L’acquisto può essere un’attività piacevole e funzionale, ma quando diventa un’urgenza irrefrenabile che compromette la vita quotidiana, si trasforma in un disturbo psicologico serio. Lo shopping compulsivo rappresenta una forma di dipendenza comportamentale che colpisce un numero crescente di persone, influenzando non solo le finanze personali ma anche le relazioni affettive, il benessere emotivo e la qualità di vita complessiva. Comprendere questo fenomeno è il primo passo verso il riconoscimento del problema e l’accesso al supporto professionale necessario.

Cosa Si Intende per Shopping Compulsivo

Il termine shopping compulsivo descrive una condizione in cui l’acquisto di beni diventa un comportamento ripetitivo, difficile da controllare e motivato principalmente dalla necessità di alleviare emozioni negative piuttosto che dalla reale utilità degli oggetti acquistati.

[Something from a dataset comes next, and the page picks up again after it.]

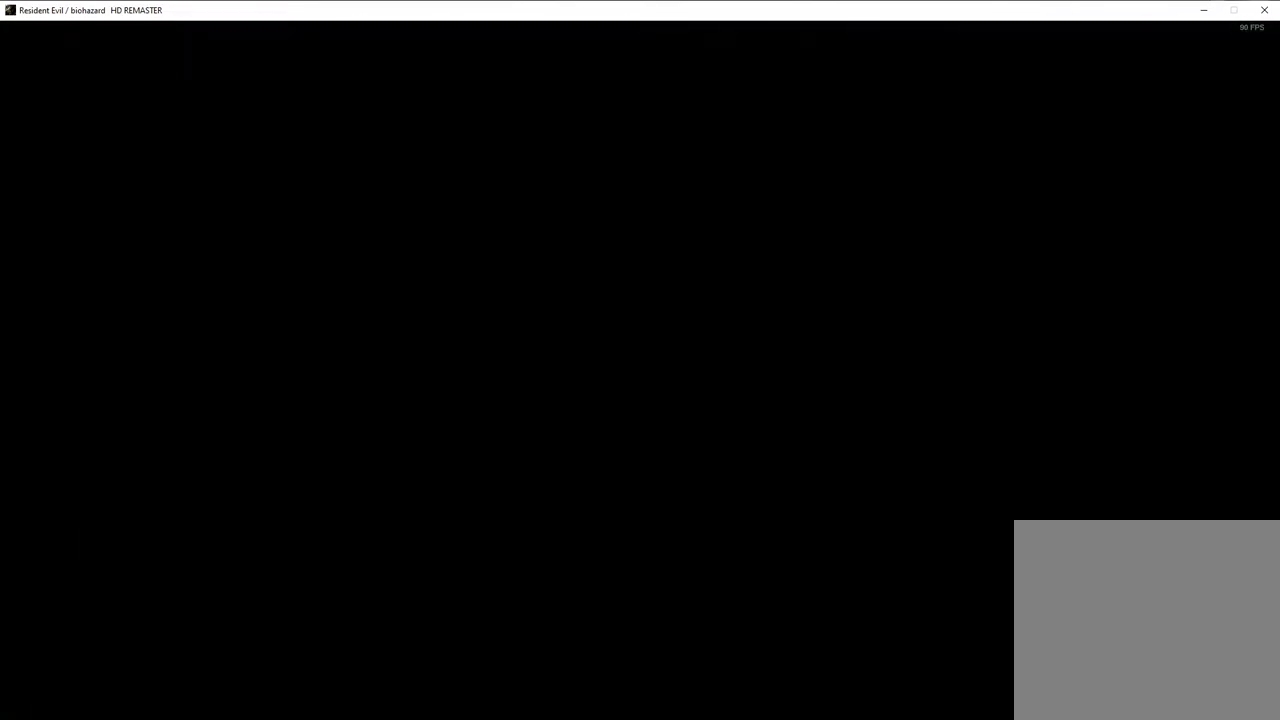
{"buttons": [], "left_stick": "down", "right_stick": "center", "events": []}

Caratteristiche Distintive del Comportamento

Questa forma di dipendenza si manifesta attraverso specifiche modalità che la distinguono da un semplice piacere per gli acquisti. Le persone che ne soffrono sperimentano un impulso irresistibile che precede l’atto di acquistare, accompagnato da un crescente senso di tensione che trova sollievo solo temporaneamente attraverso l’acquisto.

Elementi chiave che caratterizzano il disturbo:

  • Pensieri ossessivi riguardanti lo shopping e gli acquisti
  • Incapacità di resistere all’impulso nonostante le conseguenze negative
  • Utilizzo dell’acquisto come meccanismo di regolazione emotiva
  • Senso di colpa o vergogna immediatamente dopo l’acquisto
  • Tendenza a nascondere gli acquisti o minimizzare la spesaCiclo dello shopping compulsivo

La distinzione fondamentale risiede nella perdita di controllo: mentre una persona può godere di un acquisto occasionale, chi soffre di shopping compulsivo si trova intrappolato in un ciclo che non riesce a interrompere autonomamente. Dinamiche simili caratterizzano altre dipendenze comportamentali come la dipendenza da internet e la dipendenza da trading, accomunate dallo stesso meccanismo di rinforzo intermittente.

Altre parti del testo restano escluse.